Stored items from a collection:
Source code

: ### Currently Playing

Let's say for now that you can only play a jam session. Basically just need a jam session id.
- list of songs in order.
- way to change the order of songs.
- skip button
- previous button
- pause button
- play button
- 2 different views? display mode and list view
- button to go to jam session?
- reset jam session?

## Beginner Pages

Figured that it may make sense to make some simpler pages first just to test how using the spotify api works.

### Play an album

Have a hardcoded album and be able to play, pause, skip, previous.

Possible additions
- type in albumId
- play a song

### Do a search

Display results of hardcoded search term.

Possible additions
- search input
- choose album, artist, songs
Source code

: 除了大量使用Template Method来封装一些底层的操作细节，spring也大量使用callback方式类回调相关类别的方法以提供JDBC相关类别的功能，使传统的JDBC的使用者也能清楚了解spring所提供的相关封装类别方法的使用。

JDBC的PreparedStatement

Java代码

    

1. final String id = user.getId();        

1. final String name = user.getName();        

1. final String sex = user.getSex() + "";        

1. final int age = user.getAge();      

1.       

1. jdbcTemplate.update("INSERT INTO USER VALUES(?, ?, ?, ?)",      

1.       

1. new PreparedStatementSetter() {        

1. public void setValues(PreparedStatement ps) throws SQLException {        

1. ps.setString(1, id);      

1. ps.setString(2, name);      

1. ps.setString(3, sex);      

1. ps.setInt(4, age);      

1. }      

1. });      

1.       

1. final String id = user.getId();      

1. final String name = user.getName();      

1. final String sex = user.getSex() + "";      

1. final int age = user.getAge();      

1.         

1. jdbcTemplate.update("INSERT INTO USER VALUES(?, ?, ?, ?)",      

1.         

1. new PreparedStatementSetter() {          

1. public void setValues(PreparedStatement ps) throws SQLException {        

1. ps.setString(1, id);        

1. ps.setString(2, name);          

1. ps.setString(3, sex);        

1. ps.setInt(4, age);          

• _REQUIRED WORK_
Copy out every one of the items above, character for character, leaving nothing out.

• _FINISHED TASK_
Source code

: ### Currently Playing

Let's say for now that you can only play a jam session. Basically just need a jam session id.
- list of songs in order.
- way to change the order of songs.
- skip button
- previous button
- pause button
- play button
- 2 different views? display mode and list view
- button to go to jam session?
- reset jam session?

## Beginner Pages

Figured that it may make sense to make some simpler pages first just to test how using the spotify api works.

### Play an album

Have a hardcoded album and be able to play, pause, skip, previous.

Possible additions
- type in albumId
- play a song

### Do a search

Display results of hardcoded search term.

Possible additions
- search input
- choose album, artist, songs
Source code

: 除了大量使用Template Method来封装一些底层的操作细节，spring也大量使用callback方式类回调相关类别的方法以提供JDBC相关类别的功能，使传统的JDBC的使用者也能清楚了解spring所提供的相关封装类别方法的使用。

JDBC的PreparedStatement

Java代码

    

1. final String id = user.getId();        

1. final String name = user.getName();        

1. final String sex = user.getSex() + "";        

1. final int age = user.getAge();      

1.       

1. jdbcTemplate.update("INSERT INTO USER VALUES(?, ?, ?, ?)",      

1.       

1. new PreparedStatementSetter() {        

1. public void setValues(PreparedStatement ps) throws SQLException {        

1. ps.setString(1, id);      

1. ps.setString(2, name);      

1. ps.setString(3, sex);      

1. ps.setInt(4, age);      

1. }      

1. });      

1.       

1. final String id = user.getId();      

1. final String name = user.getName();      

1. final String sex = user.getSex() + "";      

1. final int age = user.getAge();      

1.         

1. jdbcTemplate.update("INSERT INTO USER VALUES(?, ?, ?, ?)",      

1.         

1. new PreparedStatementSetter() {          

1. public void setValues(PreparedStatement ps) throws SQLException {        

1. ps.setString(1, id);        

1. ps.setString(2, name);          

1. ps.setString(3, sex);        

1. ps.setInt(4, age);          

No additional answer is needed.